Sławek Żak talked about NoSQL. Although the talk gave a bit of info about what the idea is and how does it compare to normal DBs, I did not find his presentation entertaining. In my opinion, there was not enough emphasis on the difference in usage for such databases. The talk about NoSQL I'd attended on Javarsovia was a lot better.

Next talk, presented by Attilio Rao was very, very technical. It was about "VFS/Vnode interface in FreeBSD". It was rather an API presentation, and introduction on how to implement an FS in FreeBSD infrastructure, than a conference talk. This kind of presentation would be good suited for FreeBSD kernel developers not sysadmins.

Jakub Klama's talk on the process of porting FreeBSD to Da Vinci embedded system was interesting. It had some photos of the board, tackled a few technical corners, but caught my attention. Well done!

Out guy among FreeBSD hackers - Paweł Jakub Dawidek - gave speech about HAST - High Availability STorage. In other words he implemented DRBD for FreeBSD. Sadly, for me this is just catching up with what Linux has in mainline since 2.6.33 (it was working very well even before that). It's not so feature rich as DRBD, but the project is slowly maturing. Nevertheless, it's good to finally have this on board.

Then an inconspicuous guy come onto the stage. Came from Bulgaria, named Nikolay Aleksandrov, that guy gave a talk titled Developing high speed FreeBSD. And the subject was astounding. He works for a major Bulgarian ISP and due to lack of cash to buy some serious networking gear, he wrote a FreeBSD extension that would sit in-between network adapter and the kernel and do all the hard work like routing, VLANs, and more. His goal was to make it lighting fast, and as far as his results showed, he succeeded. This talk was really amazing, he did what would normally take hundreds of thousands of dollars - in cash and skills - in his free time, or at least as a pet project.

DAY 2

Well, I'd skipped the first lecture of the day, because of laziness ;)

Had decide to pack myself and arrive to listen about what can freebsd borrow from AIX. Jan Srzednicki talked about some nice tools from the AIX world. He proposed that adding an educational, console-based tool for conducting basic (and even not so basic) tasks, would encourage people to learn the system. I think it would work. However the rest of his ideas weren't good enough - at least not for me.

Next thing in line was The new USB stack. Interesting talk about new USB stack development, conducted by Hans Petter Selasky. This guy was really passionate about USB things ;-)

Martin Matuska presented his set of shell scripts that allow to create mfsBSD - an in-memory FreeBSD install. Since I'm already doing this kind of things with OpenBSD, the talk was entertaining.
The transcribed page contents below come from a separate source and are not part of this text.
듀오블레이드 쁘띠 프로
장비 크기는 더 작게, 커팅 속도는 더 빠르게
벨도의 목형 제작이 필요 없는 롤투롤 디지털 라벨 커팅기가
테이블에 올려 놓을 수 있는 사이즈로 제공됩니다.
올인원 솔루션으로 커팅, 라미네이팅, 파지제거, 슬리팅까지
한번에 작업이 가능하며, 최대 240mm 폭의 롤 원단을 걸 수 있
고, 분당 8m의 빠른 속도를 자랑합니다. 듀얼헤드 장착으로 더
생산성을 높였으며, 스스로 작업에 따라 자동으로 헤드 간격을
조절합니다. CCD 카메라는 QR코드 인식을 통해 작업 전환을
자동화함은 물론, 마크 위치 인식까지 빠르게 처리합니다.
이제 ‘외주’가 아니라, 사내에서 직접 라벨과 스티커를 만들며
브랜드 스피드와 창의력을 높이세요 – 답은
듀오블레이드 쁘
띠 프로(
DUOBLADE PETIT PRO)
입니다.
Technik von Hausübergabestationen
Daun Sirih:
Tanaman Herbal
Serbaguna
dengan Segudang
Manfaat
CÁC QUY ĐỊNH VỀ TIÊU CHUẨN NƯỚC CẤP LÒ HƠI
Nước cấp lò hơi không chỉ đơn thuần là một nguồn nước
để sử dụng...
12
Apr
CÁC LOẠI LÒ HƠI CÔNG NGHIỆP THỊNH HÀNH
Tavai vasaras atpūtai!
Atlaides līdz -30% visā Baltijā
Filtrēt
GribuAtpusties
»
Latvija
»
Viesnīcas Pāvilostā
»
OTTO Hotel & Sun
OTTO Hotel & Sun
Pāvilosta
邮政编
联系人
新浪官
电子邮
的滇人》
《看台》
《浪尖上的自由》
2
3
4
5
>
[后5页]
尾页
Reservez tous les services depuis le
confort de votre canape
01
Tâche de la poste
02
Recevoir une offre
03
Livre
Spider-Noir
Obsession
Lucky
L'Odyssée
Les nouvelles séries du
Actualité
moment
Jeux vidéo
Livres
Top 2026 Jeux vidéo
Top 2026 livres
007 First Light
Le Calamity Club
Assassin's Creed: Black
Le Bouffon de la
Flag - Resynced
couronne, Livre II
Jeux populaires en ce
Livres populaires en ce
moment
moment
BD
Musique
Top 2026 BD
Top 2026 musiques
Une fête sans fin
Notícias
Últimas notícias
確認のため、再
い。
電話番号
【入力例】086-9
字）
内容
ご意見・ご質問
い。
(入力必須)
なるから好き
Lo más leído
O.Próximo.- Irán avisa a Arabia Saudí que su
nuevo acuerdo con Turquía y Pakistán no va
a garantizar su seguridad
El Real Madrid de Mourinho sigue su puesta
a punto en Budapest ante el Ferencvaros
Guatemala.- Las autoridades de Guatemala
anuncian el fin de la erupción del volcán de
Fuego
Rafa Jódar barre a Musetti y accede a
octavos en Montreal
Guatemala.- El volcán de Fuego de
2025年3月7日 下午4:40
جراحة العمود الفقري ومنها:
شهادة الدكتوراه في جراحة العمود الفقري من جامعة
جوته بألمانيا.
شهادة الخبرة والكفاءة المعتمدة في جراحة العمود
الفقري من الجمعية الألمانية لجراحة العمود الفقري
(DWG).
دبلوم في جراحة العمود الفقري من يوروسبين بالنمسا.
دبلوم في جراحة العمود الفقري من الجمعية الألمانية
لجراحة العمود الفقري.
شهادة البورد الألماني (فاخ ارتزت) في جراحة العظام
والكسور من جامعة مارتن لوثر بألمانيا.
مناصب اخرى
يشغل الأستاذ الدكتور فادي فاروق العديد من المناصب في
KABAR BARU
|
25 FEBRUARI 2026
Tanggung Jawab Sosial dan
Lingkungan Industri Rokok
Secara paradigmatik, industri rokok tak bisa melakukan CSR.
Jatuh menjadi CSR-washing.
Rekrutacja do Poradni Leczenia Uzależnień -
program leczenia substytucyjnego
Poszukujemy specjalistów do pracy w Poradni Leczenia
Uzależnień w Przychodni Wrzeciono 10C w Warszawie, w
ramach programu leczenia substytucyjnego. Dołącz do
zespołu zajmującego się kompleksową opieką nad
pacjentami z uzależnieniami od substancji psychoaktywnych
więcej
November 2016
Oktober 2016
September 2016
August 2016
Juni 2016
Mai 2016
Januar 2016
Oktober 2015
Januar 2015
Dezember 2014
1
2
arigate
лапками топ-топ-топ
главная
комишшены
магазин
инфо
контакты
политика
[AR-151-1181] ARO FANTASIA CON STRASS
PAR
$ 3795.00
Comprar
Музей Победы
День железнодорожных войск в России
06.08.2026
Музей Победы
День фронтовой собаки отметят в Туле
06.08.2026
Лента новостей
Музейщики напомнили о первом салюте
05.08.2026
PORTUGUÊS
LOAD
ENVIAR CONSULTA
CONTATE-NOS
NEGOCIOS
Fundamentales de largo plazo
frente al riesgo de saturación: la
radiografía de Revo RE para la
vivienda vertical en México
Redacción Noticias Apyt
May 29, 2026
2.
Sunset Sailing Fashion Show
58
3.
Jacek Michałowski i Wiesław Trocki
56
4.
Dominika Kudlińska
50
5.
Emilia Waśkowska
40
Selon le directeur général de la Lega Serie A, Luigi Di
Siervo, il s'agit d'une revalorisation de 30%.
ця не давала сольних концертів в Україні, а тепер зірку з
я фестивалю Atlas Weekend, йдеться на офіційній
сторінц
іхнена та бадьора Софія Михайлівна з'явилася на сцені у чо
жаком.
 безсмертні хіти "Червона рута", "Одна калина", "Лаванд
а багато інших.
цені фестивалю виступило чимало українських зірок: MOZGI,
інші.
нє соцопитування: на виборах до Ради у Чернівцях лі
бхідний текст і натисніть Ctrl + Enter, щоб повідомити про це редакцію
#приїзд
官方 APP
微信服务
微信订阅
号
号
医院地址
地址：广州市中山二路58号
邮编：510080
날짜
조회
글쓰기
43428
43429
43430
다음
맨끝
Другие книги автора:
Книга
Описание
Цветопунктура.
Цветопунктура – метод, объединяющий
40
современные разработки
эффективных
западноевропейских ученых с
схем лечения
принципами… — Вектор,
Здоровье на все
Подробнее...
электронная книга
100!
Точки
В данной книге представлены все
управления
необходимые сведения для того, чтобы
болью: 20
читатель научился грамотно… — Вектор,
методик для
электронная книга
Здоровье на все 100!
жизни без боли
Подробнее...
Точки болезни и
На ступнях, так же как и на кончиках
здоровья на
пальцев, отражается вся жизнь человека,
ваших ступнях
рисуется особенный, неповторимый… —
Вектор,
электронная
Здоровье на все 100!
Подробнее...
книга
Marcko Zec and Network stack virtualization. This was about extending FreeBSD to be able to create lots of compartmentalized environments with their own network stacks. As noted in the presentation: the solution still has problems with graceful shutdown of the stack. Still not stable enough - but very promising.

The closing presentation, given by Warner Losh (very knowledgeable guy behing bsdimp.blogspot.com) on the subject Using FreeBSD in a commercial settings. The talk was not what I've expected, but nevertheless was very interesting. It was about branching and merging back changes in case of using FreeBSD as a base for some commercial products. This could be easily applied to any other Open Source project. Warner described possible strategies for branching and performing merges, he noted also pros and cons of all the described solutions.

All in all, that was a fun time. Even thou I don't use any BSD as my primary system at this time, and my BSD skills are a bit rusty, the talks were nice enough :) for a hobbist like me.